Private Cloud Productivity Leaders: Focus on the Service

10.12.2010
It is no secret that many IT teams have been disappointed that their investment in virtualization has improved server utilization but hasn't made much of a dent in improving the timeliness or quality of service delivered to business users. IT staff productivity, as measured by the ratio of admins to servers and VMs, hasn't improved much either.

Among organizations that are designing and implementing cloud solutions, we frequently hear that they are doing so in order to improve IT operational efficiency and economics - even as their data center and application environments become more complex and dynamic. Given how many IT organizations haven't been able to improve IT staff productivity during virtualization roll-outs it is fair to ask what is going to be different with cloud? A recent IDC survey shows that focusing on service delivery may be the secret sauce.

IDC recently completed an in-depth survey that included discussions with 153 North American IT decision makers who are developing and implementing their organization's private cloud strategies. Interestingly, while most IT decision makers tell us that cloud is all about improving IT efficiency and economics, fully 27% of the private cloud planners we polled said they think their organization's ratio of administrators to physical and virtual servers is unlikely to change by 2013. 47% said they expect to be able to double the ratio of admins to physical and virtual servers by 2013 and 25% said they think they can at least triple the ratio.

Looking a little deeper into the data it became clear that while most organizations plan to continue to invest in virtualization management and to ramp up use of automation and self service portals, those organizations that have the highest productivity expectations are also the most committed to managing and delivering end-to-end services -- as opposed to staying fixated on optimizing IT silos.

Specifically, 67% of those expecting to triple IT staff productivity also plan to make use of service management technologies compared to just 45% of those that don't expect any productivity changes. Similarly, 64% of the high expectation group plans to make use of end-to-end performance and availability management tools compared to 48% of the lower expectation group. The high expectation decision makers are also more likely to be planning to invest in consumption based metering tools, automated application configuration discovery and dependency mapping, and service catalogs linked to self service portals.

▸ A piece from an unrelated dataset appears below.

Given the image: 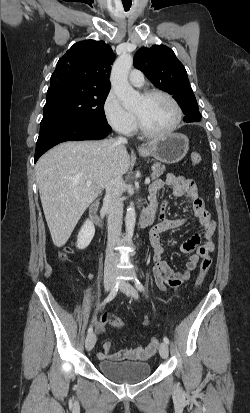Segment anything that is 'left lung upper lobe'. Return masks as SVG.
<instances>
[{"label": "left lung upper lobe", "instance_id": "5c2ea615", "mask_svg": "<svg viewBox=\"0 0 250 413\" xmlns=\"http://www.w3.org/2000/svg\"><path fill=\"white\" fill-rule=\"evenodd\" d=\"M134 66L156 87L172 94L186 116L201 117L186 69L170 48L165 45L140 48Z\"/></svg>", "mask_w": 250, "mask_h": 413}]
</instances>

The lesson here is pretty clear - keep your eyes on the service. Work with business stakeholders to define and standardize service options and SLAs and use these agreements to drive automated service provisioning templates and resource optimization policies. When business stakeholders look at public cloud services that don't see the plumbing, they see the service definitions and SLAs. To get the most out of your cloud strategy, think like a service provider.